When one visits Gallipoli
for the first time, and that after reading about it for years, the first impression you
get is one of 'homecoming'. Strange as this may sound, I think it's true : when driving
along the coast, you know you must be close, you turn a headland, and all of a sudden
there it is : the Sfinx, in all its glory. And then there's Plugge's Plateau too, and
Walker's Ridge and ... One by one you recognize the locations you found so often in your
literature.It must be said, and this is no small compliment to the authors, that their
descriptions of the landscape were so graphically accurate that, as I said, you
immediately feel at home, rugged as the terrain may be.
Call it getting acquainted with the surroundings. During a first stay on the peninsula,
you gradually discover all the main sights of the campaign. You also notice that the place
now attracts an increasing number of Turkish tourists, but at the same time you see how
they limit their visit to the bare minimum : half an hour at the new monument at the
Chessboard, then back to the car for a second short stop at the Nek and then finally to
Chunuk Bair and the statue of Kemal and back home. Gallipoli in 2 hours. By yourself you
think there must be more, and you can't do it by car.

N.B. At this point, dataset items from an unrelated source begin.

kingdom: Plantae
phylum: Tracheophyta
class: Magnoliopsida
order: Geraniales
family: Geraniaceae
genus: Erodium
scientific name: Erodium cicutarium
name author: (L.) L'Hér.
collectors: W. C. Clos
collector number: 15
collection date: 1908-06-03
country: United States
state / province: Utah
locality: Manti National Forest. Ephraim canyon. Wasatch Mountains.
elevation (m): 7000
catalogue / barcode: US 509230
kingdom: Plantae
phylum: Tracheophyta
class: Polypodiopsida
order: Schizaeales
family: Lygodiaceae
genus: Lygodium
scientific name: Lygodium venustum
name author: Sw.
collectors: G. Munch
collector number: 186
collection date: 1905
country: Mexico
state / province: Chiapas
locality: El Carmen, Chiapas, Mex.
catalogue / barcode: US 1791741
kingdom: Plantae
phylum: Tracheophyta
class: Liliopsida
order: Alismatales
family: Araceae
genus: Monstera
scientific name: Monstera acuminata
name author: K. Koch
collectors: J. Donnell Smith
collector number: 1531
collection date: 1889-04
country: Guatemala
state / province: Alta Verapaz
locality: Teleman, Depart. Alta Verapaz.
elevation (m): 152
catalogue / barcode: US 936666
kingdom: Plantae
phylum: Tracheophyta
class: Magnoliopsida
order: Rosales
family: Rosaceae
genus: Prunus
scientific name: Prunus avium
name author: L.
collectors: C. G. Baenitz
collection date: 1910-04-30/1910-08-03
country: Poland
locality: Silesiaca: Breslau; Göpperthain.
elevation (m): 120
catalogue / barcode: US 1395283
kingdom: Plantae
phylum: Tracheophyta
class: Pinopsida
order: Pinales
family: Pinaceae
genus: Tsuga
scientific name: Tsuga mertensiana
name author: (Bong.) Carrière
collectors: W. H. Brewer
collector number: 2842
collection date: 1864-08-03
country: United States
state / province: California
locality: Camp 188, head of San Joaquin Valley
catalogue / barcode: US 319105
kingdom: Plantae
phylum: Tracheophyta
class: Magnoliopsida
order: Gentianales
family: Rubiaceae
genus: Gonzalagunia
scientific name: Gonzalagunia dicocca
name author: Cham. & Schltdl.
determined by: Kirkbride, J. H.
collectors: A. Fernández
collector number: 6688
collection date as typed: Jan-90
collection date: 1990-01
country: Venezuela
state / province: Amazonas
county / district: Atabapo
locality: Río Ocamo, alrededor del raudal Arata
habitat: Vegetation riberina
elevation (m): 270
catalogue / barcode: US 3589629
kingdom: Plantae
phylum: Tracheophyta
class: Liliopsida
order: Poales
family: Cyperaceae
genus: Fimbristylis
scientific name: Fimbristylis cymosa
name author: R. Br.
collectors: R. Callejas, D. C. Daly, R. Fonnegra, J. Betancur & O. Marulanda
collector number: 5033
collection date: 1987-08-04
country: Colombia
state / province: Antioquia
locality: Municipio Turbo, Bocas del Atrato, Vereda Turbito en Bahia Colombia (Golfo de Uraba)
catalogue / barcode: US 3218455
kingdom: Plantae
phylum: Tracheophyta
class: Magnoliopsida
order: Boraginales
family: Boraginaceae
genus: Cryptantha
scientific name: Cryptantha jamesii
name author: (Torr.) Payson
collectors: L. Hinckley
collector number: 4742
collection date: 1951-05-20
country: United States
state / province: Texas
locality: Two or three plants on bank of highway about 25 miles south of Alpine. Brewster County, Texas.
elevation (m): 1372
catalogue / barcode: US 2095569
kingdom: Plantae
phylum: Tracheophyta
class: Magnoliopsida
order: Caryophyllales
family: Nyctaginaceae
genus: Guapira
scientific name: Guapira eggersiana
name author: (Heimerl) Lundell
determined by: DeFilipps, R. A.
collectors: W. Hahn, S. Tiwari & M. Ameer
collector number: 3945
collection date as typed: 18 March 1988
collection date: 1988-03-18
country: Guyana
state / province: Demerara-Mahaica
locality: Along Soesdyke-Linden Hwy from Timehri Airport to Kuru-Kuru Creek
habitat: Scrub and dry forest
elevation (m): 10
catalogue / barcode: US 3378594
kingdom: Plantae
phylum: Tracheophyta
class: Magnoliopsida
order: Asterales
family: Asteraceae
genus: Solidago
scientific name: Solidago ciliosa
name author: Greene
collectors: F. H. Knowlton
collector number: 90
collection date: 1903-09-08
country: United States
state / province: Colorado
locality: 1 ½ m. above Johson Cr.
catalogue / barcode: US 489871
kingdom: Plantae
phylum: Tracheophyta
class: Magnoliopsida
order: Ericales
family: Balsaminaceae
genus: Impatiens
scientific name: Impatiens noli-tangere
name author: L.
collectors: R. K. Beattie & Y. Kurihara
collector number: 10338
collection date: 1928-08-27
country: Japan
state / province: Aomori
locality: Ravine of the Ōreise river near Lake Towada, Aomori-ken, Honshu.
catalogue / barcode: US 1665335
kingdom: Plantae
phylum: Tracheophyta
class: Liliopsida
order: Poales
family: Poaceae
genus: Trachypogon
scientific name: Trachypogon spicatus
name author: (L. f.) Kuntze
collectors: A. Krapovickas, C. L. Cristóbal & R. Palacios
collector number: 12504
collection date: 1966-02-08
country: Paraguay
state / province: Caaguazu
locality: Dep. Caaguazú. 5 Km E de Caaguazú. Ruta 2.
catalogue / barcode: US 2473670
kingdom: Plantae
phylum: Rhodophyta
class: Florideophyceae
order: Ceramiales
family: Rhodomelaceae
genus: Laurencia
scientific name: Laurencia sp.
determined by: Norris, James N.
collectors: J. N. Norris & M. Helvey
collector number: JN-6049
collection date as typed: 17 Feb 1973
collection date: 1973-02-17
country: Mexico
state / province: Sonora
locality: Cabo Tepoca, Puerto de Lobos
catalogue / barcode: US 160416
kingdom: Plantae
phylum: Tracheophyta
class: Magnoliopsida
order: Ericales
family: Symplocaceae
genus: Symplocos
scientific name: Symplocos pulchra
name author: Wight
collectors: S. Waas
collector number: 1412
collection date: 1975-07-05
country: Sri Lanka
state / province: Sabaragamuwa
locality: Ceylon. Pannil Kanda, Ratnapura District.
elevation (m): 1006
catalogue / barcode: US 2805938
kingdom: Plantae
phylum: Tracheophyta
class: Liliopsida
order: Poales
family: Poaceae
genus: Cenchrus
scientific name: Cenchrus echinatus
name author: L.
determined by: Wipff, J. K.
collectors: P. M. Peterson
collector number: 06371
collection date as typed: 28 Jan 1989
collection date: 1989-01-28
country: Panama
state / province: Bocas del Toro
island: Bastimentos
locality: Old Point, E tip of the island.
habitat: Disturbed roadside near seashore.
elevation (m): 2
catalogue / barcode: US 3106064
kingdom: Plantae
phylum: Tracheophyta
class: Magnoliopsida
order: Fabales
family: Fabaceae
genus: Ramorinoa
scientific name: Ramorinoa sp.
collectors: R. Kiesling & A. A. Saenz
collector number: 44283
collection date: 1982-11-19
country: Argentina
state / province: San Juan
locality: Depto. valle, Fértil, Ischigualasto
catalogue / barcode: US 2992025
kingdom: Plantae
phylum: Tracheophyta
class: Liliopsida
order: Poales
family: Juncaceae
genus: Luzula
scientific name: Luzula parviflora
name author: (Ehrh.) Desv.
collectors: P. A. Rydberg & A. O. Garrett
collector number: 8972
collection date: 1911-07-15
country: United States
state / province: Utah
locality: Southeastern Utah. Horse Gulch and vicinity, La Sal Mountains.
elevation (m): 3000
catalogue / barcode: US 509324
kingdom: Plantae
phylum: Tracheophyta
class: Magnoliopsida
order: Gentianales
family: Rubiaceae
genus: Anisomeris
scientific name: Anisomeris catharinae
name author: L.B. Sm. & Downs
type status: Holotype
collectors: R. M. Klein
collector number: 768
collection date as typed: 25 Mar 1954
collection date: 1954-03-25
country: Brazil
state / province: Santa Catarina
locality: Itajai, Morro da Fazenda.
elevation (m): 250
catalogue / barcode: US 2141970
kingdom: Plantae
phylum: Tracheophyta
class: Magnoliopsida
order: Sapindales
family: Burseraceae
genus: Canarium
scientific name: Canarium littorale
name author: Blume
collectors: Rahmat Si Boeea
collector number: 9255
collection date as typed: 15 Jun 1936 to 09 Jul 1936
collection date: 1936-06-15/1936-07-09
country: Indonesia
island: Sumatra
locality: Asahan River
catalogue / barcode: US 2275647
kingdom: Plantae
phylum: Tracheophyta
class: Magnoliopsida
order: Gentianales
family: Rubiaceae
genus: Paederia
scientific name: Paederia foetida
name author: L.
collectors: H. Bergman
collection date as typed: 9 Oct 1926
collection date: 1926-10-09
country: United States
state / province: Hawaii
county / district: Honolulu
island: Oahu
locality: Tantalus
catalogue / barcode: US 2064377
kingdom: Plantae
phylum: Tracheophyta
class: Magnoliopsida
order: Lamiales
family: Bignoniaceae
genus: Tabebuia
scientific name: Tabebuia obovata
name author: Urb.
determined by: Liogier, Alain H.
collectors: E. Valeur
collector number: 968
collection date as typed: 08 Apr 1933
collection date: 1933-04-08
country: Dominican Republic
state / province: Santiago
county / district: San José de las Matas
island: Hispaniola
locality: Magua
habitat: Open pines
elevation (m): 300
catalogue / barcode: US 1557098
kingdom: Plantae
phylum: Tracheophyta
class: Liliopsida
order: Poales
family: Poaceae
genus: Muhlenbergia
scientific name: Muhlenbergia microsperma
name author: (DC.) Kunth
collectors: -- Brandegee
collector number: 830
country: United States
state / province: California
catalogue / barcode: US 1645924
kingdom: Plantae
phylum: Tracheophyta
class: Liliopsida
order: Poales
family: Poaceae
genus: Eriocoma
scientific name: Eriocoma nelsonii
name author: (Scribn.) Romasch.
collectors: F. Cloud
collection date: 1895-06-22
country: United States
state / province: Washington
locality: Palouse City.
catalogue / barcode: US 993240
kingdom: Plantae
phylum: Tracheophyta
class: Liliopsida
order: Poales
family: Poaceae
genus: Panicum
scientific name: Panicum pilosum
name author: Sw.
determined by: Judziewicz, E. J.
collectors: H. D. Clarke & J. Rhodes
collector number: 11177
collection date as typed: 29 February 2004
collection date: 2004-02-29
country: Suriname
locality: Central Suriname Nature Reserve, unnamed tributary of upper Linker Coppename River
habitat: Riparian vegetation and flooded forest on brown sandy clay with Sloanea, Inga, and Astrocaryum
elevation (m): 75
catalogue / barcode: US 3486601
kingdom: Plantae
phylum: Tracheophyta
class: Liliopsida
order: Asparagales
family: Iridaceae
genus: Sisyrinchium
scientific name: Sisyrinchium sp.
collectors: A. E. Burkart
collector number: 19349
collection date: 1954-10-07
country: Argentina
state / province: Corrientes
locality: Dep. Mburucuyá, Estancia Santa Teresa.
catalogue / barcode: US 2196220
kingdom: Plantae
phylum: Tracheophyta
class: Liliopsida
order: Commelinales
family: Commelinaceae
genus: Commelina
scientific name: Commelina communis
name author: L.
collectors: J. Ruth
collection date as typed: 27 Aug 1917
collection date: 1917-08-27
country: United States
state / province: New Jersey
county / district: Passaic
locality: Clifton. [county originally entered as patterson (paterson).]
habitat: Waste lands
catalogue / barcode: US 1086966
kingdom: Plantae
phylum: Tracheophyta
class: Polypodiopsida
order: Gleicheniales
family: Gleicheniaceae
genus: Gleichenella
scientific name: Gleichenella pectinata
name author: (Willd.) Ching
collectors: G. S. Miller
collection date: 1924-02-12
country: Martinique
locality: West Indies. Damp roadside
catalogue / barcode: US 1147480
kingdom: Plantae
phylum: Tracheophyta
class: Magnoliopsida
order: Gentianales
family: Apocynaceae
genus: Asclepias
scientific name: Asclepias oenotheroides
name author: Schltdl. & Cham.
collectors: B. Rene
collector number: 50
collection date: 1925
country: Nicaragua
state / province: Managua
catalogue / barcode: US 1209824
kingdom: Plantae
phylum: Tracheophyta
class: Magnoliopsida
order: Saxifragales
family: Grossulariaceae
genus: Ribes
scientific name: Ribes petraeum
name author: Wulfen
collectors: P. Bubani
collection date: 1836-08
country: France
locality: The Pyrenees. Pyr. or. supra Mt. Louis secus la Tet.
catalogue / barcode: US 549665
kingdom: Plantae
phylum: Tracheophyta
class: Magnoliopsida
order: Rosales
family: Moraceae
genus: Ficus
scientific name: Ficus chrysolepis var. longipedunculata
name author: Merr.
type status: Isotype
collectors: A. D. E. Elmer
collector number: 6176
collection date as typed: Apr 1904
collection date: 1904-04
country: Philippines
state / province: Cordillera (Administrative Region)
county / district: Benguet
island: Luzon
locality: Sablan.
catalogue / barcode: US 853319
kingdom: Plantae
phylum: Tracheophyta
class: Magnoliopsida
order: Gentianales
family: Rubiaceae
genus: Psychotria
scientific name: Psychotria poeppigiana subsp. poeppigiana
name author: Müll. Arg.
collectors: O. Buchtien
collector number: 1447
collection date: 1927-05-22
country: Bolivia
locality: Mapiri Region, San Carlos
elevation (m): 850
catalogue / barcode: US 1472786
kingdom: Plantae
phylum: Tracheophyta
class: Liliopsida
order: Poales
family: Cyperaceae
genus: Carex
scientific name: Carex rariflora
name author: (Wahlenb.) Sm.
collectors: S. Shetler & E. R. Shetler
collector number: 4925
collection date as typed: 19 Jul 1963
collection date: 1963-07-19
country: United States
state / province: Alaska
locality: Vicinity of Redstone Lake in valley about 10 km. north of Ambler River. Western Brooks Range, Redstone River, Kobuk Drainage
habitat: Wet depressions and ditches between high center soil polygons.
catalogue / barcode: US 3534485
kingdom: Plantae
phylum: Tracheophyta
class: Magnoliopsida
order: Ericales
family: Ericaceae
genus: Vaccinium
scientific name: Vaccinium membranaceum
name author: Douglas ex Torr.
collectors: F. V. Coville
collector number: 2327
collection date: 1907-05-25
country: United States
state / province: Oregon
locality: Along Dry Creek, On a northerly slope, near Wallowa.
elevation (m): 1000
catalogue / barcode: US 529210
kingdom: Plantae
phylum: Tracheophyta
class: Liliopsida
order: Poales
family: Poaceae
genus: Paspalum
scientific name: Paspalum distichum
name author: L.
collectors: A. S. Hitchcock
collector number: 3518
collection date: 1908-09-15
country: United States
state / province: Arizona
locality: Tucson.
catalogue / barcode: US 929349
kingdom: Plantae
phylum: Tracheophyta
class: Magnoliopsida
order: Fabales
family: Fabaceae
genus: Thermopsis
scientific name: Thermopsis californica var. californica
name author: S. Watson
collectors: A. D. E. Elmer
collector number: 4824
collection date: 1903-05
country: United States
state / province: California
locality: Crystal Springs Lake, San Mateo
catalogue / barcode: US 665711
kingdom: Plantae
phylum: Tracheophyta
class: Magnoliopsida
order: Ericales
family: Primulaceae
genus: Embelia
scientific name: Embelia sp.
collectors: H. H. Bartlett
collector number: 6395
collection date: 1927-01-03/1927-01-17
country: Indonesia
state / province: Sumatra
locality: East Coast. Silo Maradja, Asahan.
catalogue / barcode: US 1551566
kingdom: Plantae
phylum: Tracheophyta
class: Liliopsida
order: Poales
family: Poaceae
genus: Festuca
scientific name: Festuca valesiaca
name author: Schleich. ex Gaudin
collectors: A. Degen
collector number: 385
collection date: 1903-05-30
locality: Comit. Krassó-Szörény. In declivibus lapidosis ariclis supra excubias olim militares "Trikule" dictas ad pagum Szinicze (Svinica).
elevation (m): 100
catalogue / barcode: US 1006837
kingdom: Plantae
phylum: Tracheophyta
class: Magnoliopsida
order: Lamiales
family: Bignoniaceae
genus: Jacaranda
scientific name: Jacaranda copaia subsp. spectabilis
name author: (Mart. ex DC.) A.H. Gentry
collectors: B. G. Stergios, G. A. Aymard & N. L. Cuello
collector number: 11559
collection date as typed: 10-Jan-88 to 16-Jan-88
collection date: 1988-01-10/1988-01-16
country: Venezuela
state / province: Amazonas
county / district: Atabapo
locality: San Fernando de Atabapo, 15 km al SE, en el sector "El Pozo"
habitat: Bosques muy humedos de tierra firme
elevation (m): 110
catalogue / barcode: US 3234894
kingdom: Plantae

And then you make a second discovery : in your literature there is so much more, perhaps
not so spectacular as Lone Pine, but nevertheless fairly interesting if you want to get a
clear picture of what the campaign was all about. You are not satisfied any longer by
driving your car up the sealed road to Chunk Bair? No, you want to find out how it really
felt, back there in 1915, to do that on foot. And you discover the old track, once
constructed by the New Zealand engineers, and on your way up you pass the old Outposts and
the Tabletop. And later, you find yourself standing on the Farm, looking up at that
last part of the slope of Chunuk Bair, and when you finally reach the top, out of
breath, you are back among the tourists. And you think by yourself : now we've had it. Now
we know it all.
This feeling could even prevent one to return to Gallipoli for another visit to the
battlefields. However, as it turned out in our case, the peninsula had another surprise in
store. When back home, it's obvious you start rereading those episodes that deal with the
places you visited. And then, before you know, it happens : you stumble upon a story about
a place you don't know. And what is more, the sources you consult are unanimous : this one
spot has vanished, cannot be retraced after so many years. And there you are, puzzled,
intrigued, almost back on your way to Gallipoli to find out more.
This is about what happened to us before we started our hunt for the Balkan Pits.